Estamos finalizando mais um estudo com a GIZ acerca da demanda por profissionais apenas na cadeia de hidrogênio verde. Temos uma possibilidade de consumo interno muito grande. Nossa matriz de logística é via rodovia, pelo menos a maior parte, e hoje já há produção de caminhões que usam hidrogênio verde, por exemplo. O que esse estudo em fase final de elaboração aponta é que o mercado crescerá e a demanda chegará próximo a 100 mil profissionais ao ano.
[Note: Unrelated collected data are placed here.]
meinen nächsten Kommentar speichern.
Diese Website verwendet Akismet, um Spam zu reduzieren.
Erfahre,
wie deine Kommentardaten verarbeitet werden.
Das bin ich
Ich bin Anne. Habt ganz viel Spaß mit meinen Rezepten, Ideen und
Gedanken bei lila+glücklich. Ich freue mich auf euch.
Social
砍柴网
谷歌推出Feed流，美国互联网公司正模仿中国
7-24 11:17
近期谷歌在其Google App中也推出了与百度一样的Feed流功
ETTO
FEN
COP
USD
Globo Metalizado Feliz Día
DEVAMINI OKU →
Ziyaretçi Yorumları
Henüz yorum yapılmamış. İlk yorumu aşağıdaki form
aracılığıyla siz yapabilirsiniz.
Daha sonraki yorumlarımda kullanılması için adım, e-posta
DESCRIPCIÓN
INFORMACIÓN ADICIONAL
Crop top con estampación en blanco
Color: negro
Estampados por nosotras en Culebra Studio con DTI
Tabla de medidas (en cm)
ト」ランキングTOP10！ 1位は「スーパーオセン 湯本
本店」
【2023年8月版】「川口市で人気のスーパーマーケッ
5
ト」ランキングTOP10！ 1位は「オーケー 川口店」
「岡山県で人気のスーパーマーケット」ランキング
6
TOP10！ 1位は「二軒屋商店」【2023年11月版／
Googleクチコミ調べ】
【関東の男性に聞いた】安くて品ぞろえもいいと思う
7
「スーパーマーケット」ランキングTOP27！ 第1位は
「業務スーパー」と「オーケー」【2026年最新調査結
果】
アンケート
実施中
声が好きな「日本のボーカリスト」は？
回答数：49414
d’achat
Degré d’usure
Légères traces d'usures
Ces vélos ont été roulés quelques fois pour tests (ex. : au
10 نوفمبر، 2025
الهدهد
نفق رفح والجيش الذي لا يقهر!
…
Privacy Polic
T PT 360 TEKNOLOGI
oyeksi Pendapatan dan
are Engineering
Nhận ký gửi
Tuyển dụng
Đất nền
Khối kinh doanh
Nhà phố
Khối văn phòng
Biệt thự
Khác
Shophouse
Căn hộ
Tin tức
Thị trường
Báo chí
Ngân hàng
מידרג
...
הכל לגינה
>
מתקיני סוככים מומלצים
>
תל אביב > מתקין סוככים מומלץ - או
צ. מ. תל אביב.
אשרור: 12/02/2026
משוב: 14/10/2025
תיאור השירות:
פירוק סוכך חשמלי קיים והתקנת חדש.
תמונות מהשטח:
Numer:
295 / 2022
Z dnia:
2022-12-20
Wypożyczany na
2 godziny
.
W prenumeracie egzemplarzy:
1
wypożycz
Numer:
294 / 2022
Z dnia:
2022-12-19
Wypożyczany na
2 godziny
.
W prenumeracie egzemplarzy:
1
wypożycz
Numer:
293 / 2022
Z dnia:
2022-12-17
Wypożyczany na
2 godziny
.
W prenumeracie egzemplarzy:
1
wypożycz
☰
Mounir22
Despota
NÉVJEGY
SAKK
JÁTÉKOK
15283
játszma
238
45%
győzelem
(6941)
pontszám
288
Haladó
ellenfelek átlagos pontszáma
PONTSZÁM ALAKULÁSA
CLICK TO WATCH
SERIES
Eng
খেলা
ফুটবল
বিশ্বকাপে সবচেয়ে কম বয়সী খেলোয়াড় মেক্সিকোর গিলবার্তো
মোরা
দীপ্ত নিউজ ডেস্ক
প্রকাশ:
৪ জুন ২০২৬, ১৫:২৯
Há estudos oficiais publicados, voltados para as energias renováveis. Por exemplo, no estudo feito pela Ernst Young, em 2021, a Europa estima 1 milhão de empregos até 2030. Há várias organizações que realizam projeções, mas hoje o estudo mais consolidado é o da Agência Internacional de Energia Renovável – Irena, na sigla em inglês – que projeta para o Brasil 1,27 milhão de empregos em energias renováveis nos próximos anos, sendo 863 mil em biocombustíveis. De acordo com a 12ª edição desse estudo – o próximo será publicado em breve –, o Brasil é o segundo maior empregador em energias renováveis e perde apenas para a China.
O desafio é ter a infraestrutura, pois é preciso investir em laboratórios de excelência e formar os docentes. Por exemplo, na parte do hidrogênio verde, o Senai formou 216 docentes no Brasil. As pessoas que estão no mercado ficam alocadas em pesquisa e desenvolvimento, normalmente em universidades. Então o desafio está na infraestrutura e na formação prática. Por exemplo, a questão do transporte do hidrogênio, que é arriscado, mais ou menos como o do gás, que é colocado dentro daqueles containers, e o hidrogênio é a mesma lógica: ele se torna líquido e fica dentro de uma estrutura e há todo o critério para transportar. O hidrogênio – nem só o verde – traz o desafio da redução de custos para a produção e aí está a pesquisa. Visitamos o Japão, que está com a Austrália realizando um processo de produção em que a Austrália produz hidrogênio verde e leva para o Japão, mas o custo ainda é mais elevado do que gerar energia no próprio Japão. Então, há um processo de pesquisa em desenvolvimento, e em paralelo já estamos formando.
O país está investindo nisso, alinhado à estratégia da neoindustrialização, sob a coordenação do vice-presidente Alckmin, que lançou o programa Nova Indústria Brasil. São recursos disponíveis para as empresas com juros reduzidos para estimular a geração da nova indústria, para que seja uma indústria verde.
Foram 2.5 milhões de euros, em laboratórios e importação de profissionais. É uma operação de transferência de tecnologia. Não adianta só montar o laboratório; tem que desenvolver os cursos, o perfil profissional, o desenho curricular, capacitar docentes, elaborar material didático. São as parcerias internacionais que auxiliam a alavancar.